Tuesday, November 22, 2005

Life Abroad

Life abroad is a mixed bag. On the one hand, you get all kinds of great new experiences and relationships, unique and plentiful opportunities to grow closer to God, and a handful of imminently pragmatic things like competency in a foreign language (hopefully) and a good bullet point for the resume. Then of course there's the downside: Being so far away from everything that happens with most of the people you know and love, culture stress, and many of the same old nags, just expressed in new ways--"What am I doing with my life?" "Will I ever stop acting this way?" "Why do bad things happen to good people?" and the like. Right now I'm experiencing more of the bad side of things--the nags, the uncertainties, the discontent, the fears.

While there's certainly a time and place for mourning and working out uncertainty, I don't care to make this blog that time and place. So instead, I want to point out a particularly spectacular benefit to living abroad. And like many of the best things in life, this benefit emerges corporately--it comes from many people and no one person alone.

Many friends of mine, real people I know and love, are scattered across this globe--school teachers, students, ministers, office workers, servants, businesspeople. Some of them I keep in touch with (even if only by perusing a blogsite), and many of them I do not. Some of them are struggling, and those that aren't are merely being given a moment's reprieve--a break in life's grand brawl. And some are winning the brawl, and some are battered to their wit's end. It's a picture that truly merits Shakespeare's clever invention: "Bittersweet." But through it all, and in it all, and some times in spite of what seems like "it all," I see the goodness and faithfulness of God. I see the church, the body of Christ--my friends, my family--in action on every field. It's warfare, to borrow the metaphor from Paul. And it's a painful and sometimes terrible thing to be fighting in such a war--the war behind and beyond and bedeviling every other skirmish, every terror, in the history of everything we know. And it's hard to accept and hard to stomach the damage done, not only to myself, but also to everyone I know and care about. And yet in the midst of this terrible battle, I see lives being transformed, I see heroes, I see old, gray, righteous heads lying down for the last time--in peace, assurance. I see victory outstripping the losses, even an occasional swoop into the jaws of death to snatch out some fallen soldier. And I see changes even in this foolish and fearful soul I call Me.

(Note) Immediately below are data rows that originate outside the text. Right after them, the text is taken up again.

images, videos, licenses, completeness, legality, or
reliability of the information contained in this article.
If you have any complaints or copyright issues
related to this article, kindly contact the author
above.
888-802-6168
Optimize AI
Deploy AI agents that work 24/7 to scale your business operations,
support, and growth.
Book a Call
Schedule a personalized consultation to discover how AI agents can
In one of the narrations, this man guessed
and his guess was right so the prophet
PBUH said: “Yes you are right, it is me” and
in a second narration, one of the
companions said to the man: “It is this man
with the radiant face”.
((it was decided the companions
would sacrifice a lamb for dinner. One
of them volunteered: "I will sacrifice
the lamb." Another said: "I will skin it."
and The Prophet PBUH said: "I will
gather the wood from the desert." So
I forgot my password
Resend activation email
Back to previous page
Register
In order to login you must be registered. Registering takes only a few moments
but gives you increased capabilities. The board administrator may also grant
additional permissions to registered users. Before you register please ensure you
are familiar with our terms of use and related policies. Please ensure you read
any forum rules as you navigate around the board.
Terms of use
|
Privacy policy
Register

To such a God and Creator, the Author of all things good and pure and orderly and right, I say, Praise! Glory! And, keep your sheep safe until you return!

Thursday, November 10, 2005

Fermentation, baby

Yesterday while I was microwaving some half-a-week-old macaroni and cheese, I caught a whif of alcohol. I ignored it at first, but as it returned several times at a particular spot in my kitchen, I finally got to making a general search of things. Well, nothing turned up, and I had completely forgotten about it until today when I reached up to get a banana and saw one of my apples was acting a little peculiar: It was dripping. When I looked a little closer, I saw that the apple was actually sitting in a little puddle of something. A simple lean forward, and all the pieces fell together: Wet apple + The smell of alcohol = Fermented apple juice. Yes, indeed.

I hope none of you will be overly disappointed when I tell you I didn't take a taste-test of my little puddle of homegrown wine.

This country just does weird things to fruit. The apple wasn't even that old, and a few months ago I had a banana liquify. Who knows?

Sunday, November 06, 2005

Praise Ye the Lord

Praise God!

Sometimes I forget to do what is so vital and so natural--praise the Father. Yesterday Travis A and I went to Tokyo and took the GRE. We both did well--good enough to get into good schools with a little bargaining room, but (hopefully) not so well we'll stumble into pride. Praise God! Such a simple thing--a mere multiple choice test (with a few essays on the side)--can be so stressful. Now it's finished, and one more hurdle in the way of "the next step" has been cleared. Now I can begin the process of marketing myself to grad schools. Great...

If you know me or just feel inclined, nudged in the spirit perhaps, then please offer up a prayer on my behalf for guidance, wisdom, and success. (No, I don't think it's necessarily wrong or misguided to pray for success, depending of course on one's definition of "success.") Hey! Don't just nod and smile: Really do it--take my name before the Lord!

And if you're not wasting away in the pit of despair, then praise a little while you're at it!